HMRC no idea how many people breach MLAA

21 September 2021

 

 

HM Revenue & Customs does not collect data on how many individuals are breaching the Money Purchase Annual Allowance, a Freedom of Information request from Aegon has discovered.

As a result, HMRC does not know how many individuals have incurred additional tax, prompting concern that a high number of over-55s will have been affected.

Once triggered, the MPAA reduces the maximum annual pension contributions in a tax year from the individual and their employer from £40,000 to £4,000. Aegon warned that the disruption from the pandemic may have led to more over-55s taking money from their pension to tide them over, causing them to breach the allowance and becoming subject to the £4,000 limit going forward. Anyone paying above the MPAA will be liable for an additional tax charge.

While HMRC collects data from individual tax returns on how many individuals contribute above their allowance, it doesn’t differentiate between those who exceed the standard £40,000 limit, high earners affected by the tapered annual allowance or those who breach the £4,000 MPAA, prompting Aegon to call the lack of detail “concerning.”

“It’s very concerning that HMRC isn’t collecting the detailed data to show the scale of the issue and how this is changing over time.” – Steven Cameron

Steven Cameron, pensions director at Aegon, said: “There are widespread concerns that the Money Purchase Annual Allowance of £4,000 has been set too low. It’s very concerning that HMRC isn’t collecting the detailed data to show the scale of the issue and how this is changing over time. We fear the MPAA is catching an increasing number of over 55s who take some of their pension flexibly without realizing the limit this places on future pension contributions.

“The pandemic has caused major disruption to many individuals’ employment or income and many more over 55s my have turned to taking benefits from their defined contribution pension as a temporary source of income. Hopefully, those who want to may regain employment and want to continue to save for a future retirement.

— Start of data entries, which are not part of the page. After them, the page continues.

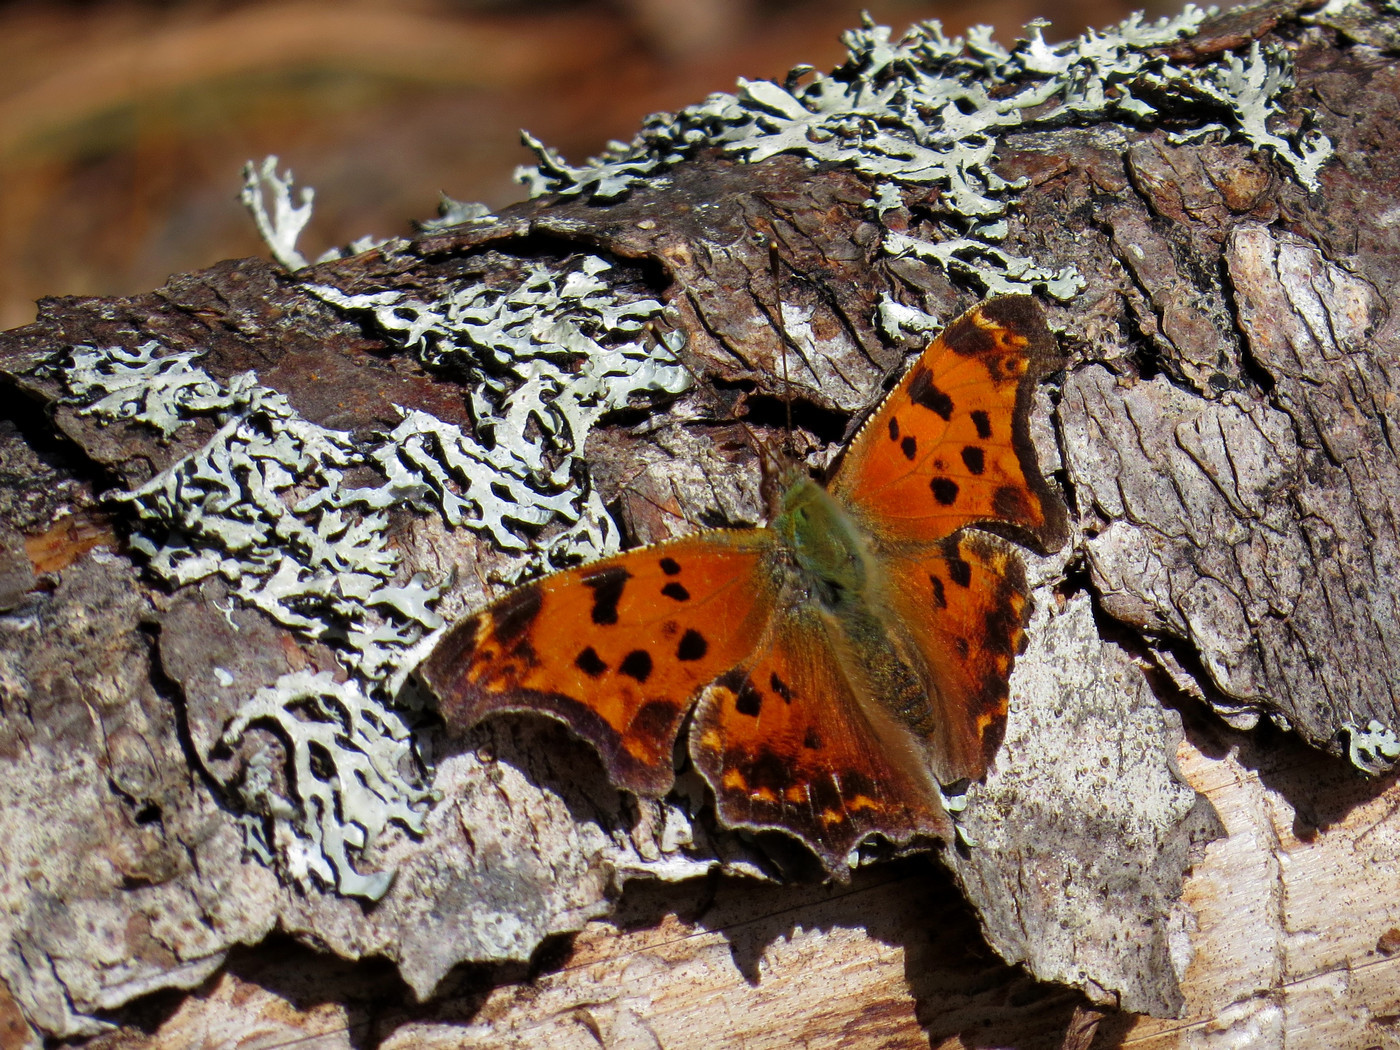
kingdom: Animalia
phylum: Arthropoda
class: Insecta
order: Lepidoptera
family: Nymphalidae
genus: Polygonia
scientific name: Polygonia comma
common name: Eastern comma
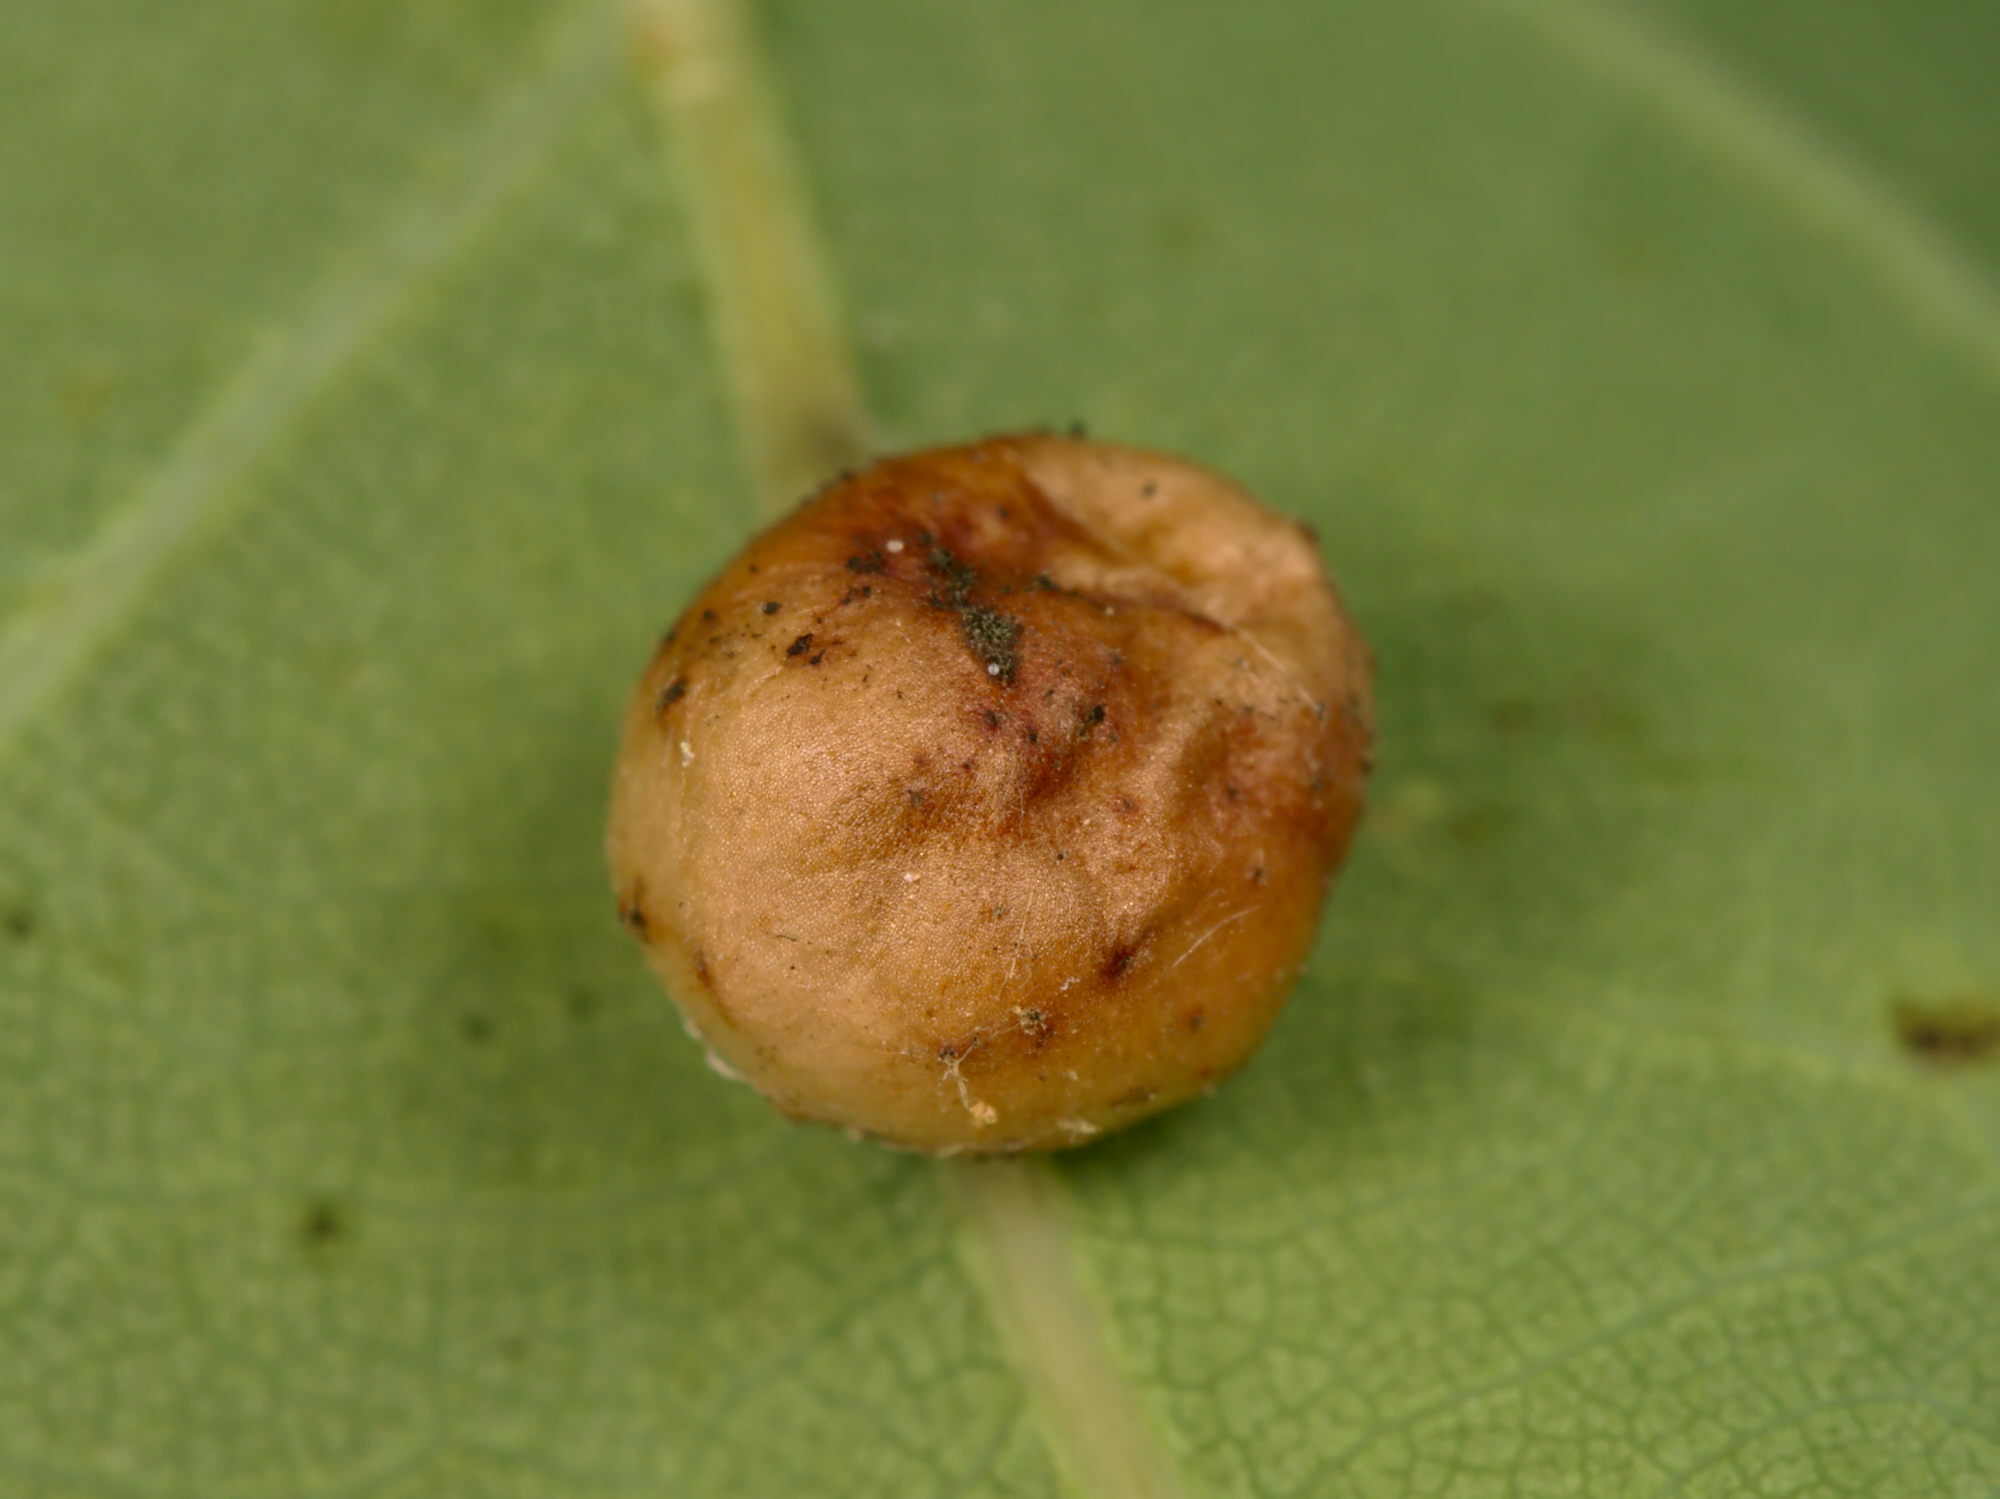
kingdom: Animalia
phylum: Arthropoda
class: Insecta
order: Hymenoptera
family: Cynipidae
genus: Cynips
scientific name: Cynips divisa
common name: Red currant gall
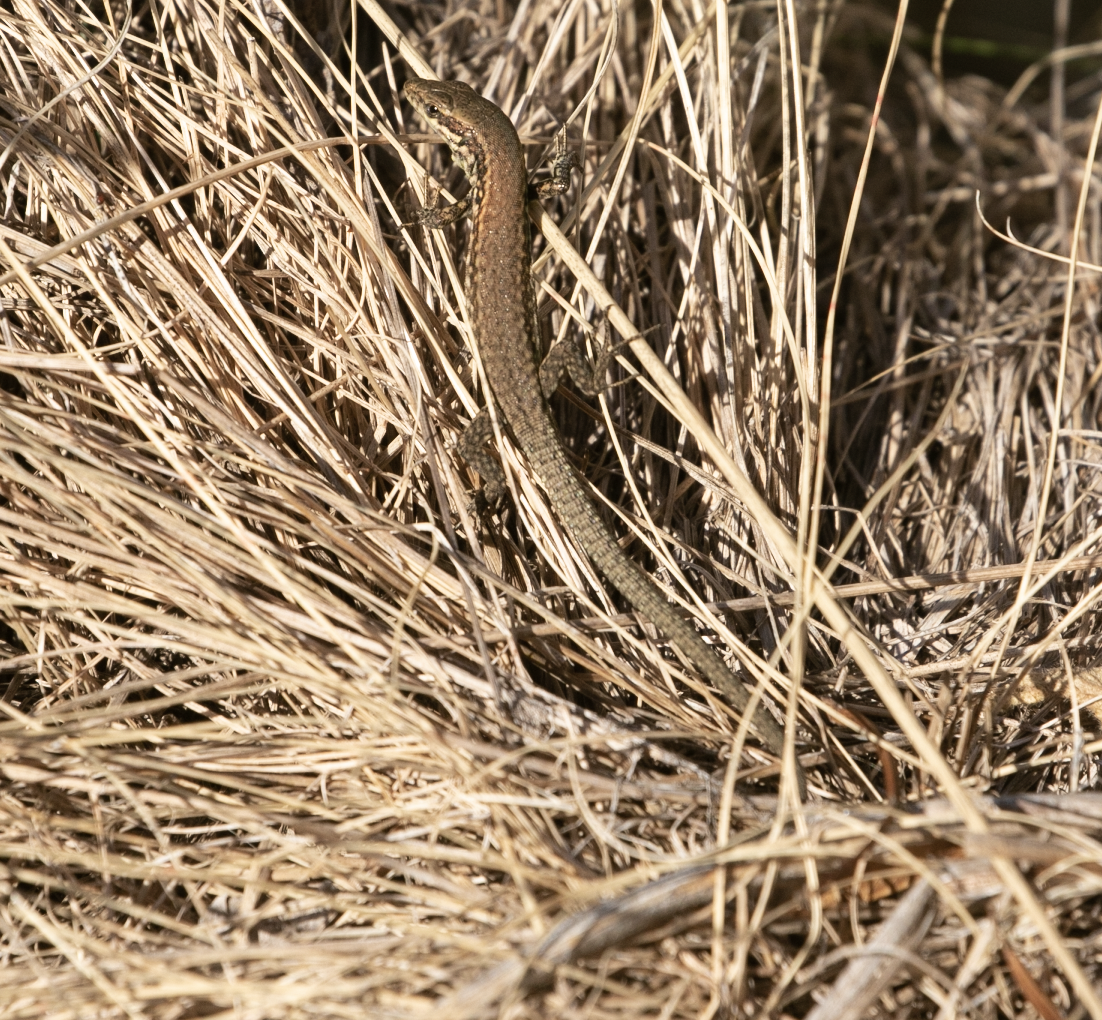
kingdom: Animalia
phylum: Chordata
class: Squamata
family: Lacertidae
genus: Podarcis
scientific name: Podarcis muralis
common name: Common wall lizard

But many, including some on moderate incomes could find the MPAA places a limit on future contributions, denting their ability to get their retirement plans back on track.

“It’s very concerning that HMRC isn’t collecting data on how many people are affected by this. We urge HMRC to update the data it collects to reveal the number of people whose retirement plans are being damaged by such a low MPAA.”

Cameron added: “In the meantime, we would encourage the government to urgently consider increasing the MPAA from £4,000 back to its original level of £10,000.”